In 1794 he published a pamphlet, Peace and Reform, against War and Corruption, in answer to Arthur Young's The Example of France a Warning to Great Britain.
In 1788, Peter and Daniel Stuart undertook the printing of the Morning Post, a moderate Whig newspaper, which was then owned by Richard Tattersall, and was at a low ebb.
By buying in The Gazetteer and The Telegraph, good management and hiring talented writers, he made the Post a rival to the Morning Chronicle, then the top London daily.
Mackintosh, who wrote regularly for it in its earlier days, introduced Samuel Taylor Coleridge to Stuart in 1797.

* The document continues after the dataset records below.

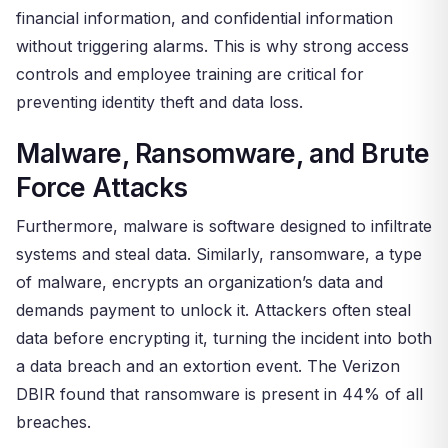
financial information, and confidential information
without triggering alarms. This is why strong access
controls and employee training are critical for
preventing identity theft and data loss.
Malware, Ransomware, and Brute
Force Attacks
Furthermore, malware is software designed to infiltrate
systems and steal data. Similarly, ransomware, a type
of malware, encrypts an organization’s data and
demands payment to unlock it. Attackers often steal
data before encrypting it, turning the incident into both
a data breach and an extortion event. The Verizon
DBIR found that ransomware is present in 44% of all
breaches.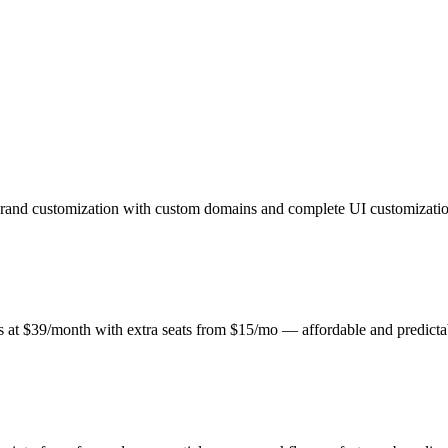
brand customization with custom domains and complete UI customization
ts at $39/month with extra seats from $15/mo — affordable and predict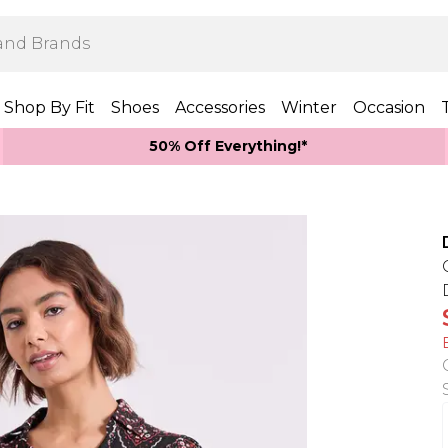
Shop By Fit
Shoes
Accessories
Winter
Occasion
50% Off Everything!*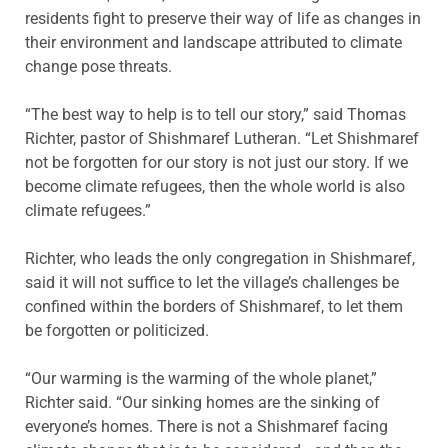
residents fight to preserve their way of life as changes in
their environment and landscape attributed to climate
change pose threats.
“The best way to help is to tell our story,” said Thomas
Richter, pastor of Shishmaref Lutheran. “Let Shishmaref
not be forgotten for our story is not just our story. If we
become climate refugees, then the whole world is also
climate refugees.”
Richter, who leads the only congregation in Shishmaref,
said it will not suffice to let the village’s challenges be
confined within the borders of Shishmaref, to let them
be forgotten or politicized.
“Our warming is the warming of the whole planet,”
Richter said. “Our sinking homes are the sinking of
everyone’s homes. There is not a Shishmaref facing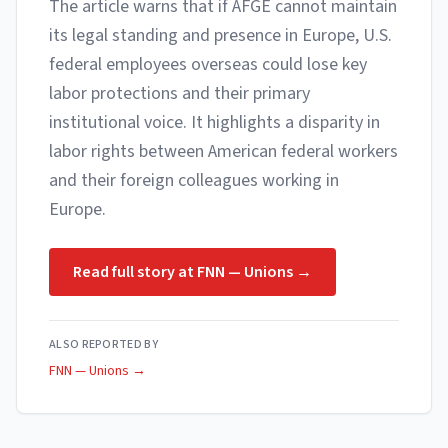
The article warns that if AFGE cannot maintain
its legal standing and presence in Europe, U.S.
federal employees overseas could lose key
labor protections and their primary
institutional voice. It highlights a disparity in
labor rights between American federal workers
and their foreign colleagues working in
Europe.
Read full story at
FNN — Unions
→
ALSO REPORTED BY
FNN — Unions
→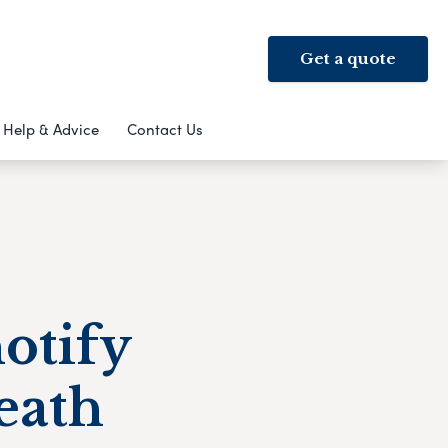
Get a quote
Help & Advice
Contact Us
notify
eath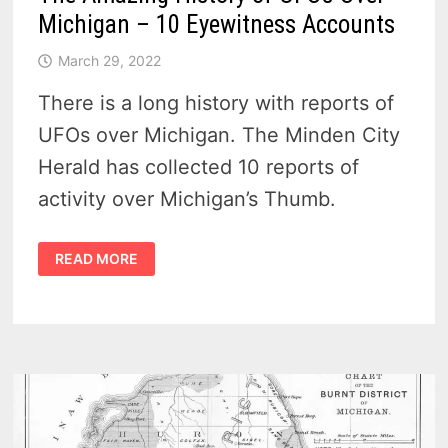
Michigan – 10 Eyewitness Accounts
March 29, 2022
There is a long history with reports of
UFOs over Michigan. The Minden City
Herald has collected 10 reports of
activity over Michigan’s Thumb.
THE
READ MORE
AMAZING
HISTORY
OF
UFOS
OVER
MICHIGAN
–
10
EYEWITNESS
ACCOUNTS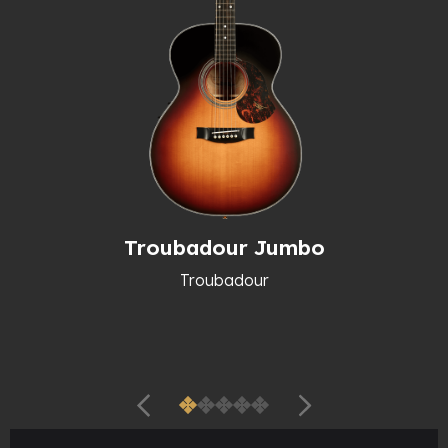
Troubadour Jumbo
Troubadour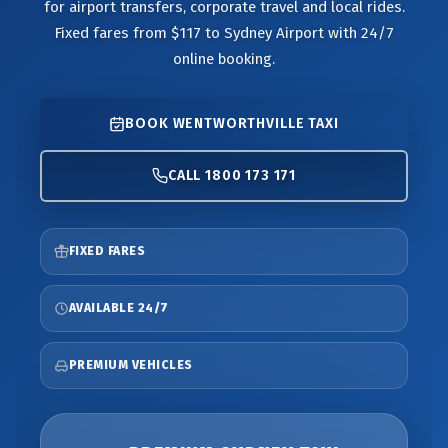
for airport transfers, corporate travel and local rides.
Fixed fares from $117 to Sydney Airport with 24/7
online booking.
BOOK WENTWORTHVILLE TAXI
CALL 1800 173 171
FIXED FARES
AVAILABLE 24/7
PREMIUM VEHICLES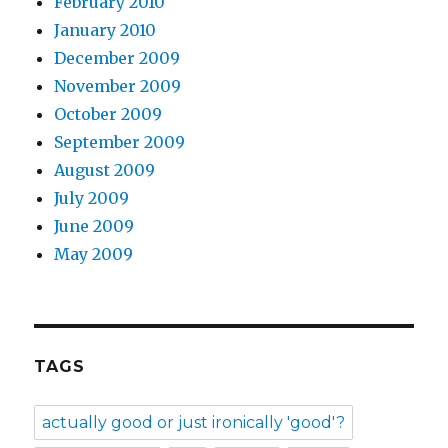
February 2010
January 2010
December 2009
November 2009
October 2009
September 2009
August 2009
July 2009
June 2009
May 2009
TAGS
actually good or just ironically 'good'?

On Coleridge's return it was arranged that he should give his whole time to the Morning Post and receive Stuart's largest salary.
An article which Stuart wrote, with Coleridge's assistance, in 1811 on the conduct of the princes in the regency question provoked a speech from the Duke of Sussex in the House of Lords.
In 1817 Stuart obtained a verdict against Daniel Lovell, editor of The Statesman, who had accused him of dishonestly taking money belonging to the Society of the Friends of the People.
Coleridge wrote to Stuart in 1816, praising his journalism for the Courier: It is far, very far, from hyperbole to affirm, that you did more against the French scheme of Continental domination, than the Duke of Wellington has done; or rather Wellington could neither have been supplied by the Ministers, nor the Ministers supported by the Nation, but for the tone first given, and then constantly kept up, by the plain, unministerial, anti-opposition, anti-jacobin, anti-gallican, anti-Napoleonic spirit of your writings, aided by the colloquial good style, and evident good sense, in which as acting on an immense mass of knowledge of existing men and existing circumstances, you are superior to any man I ever met with in my life time.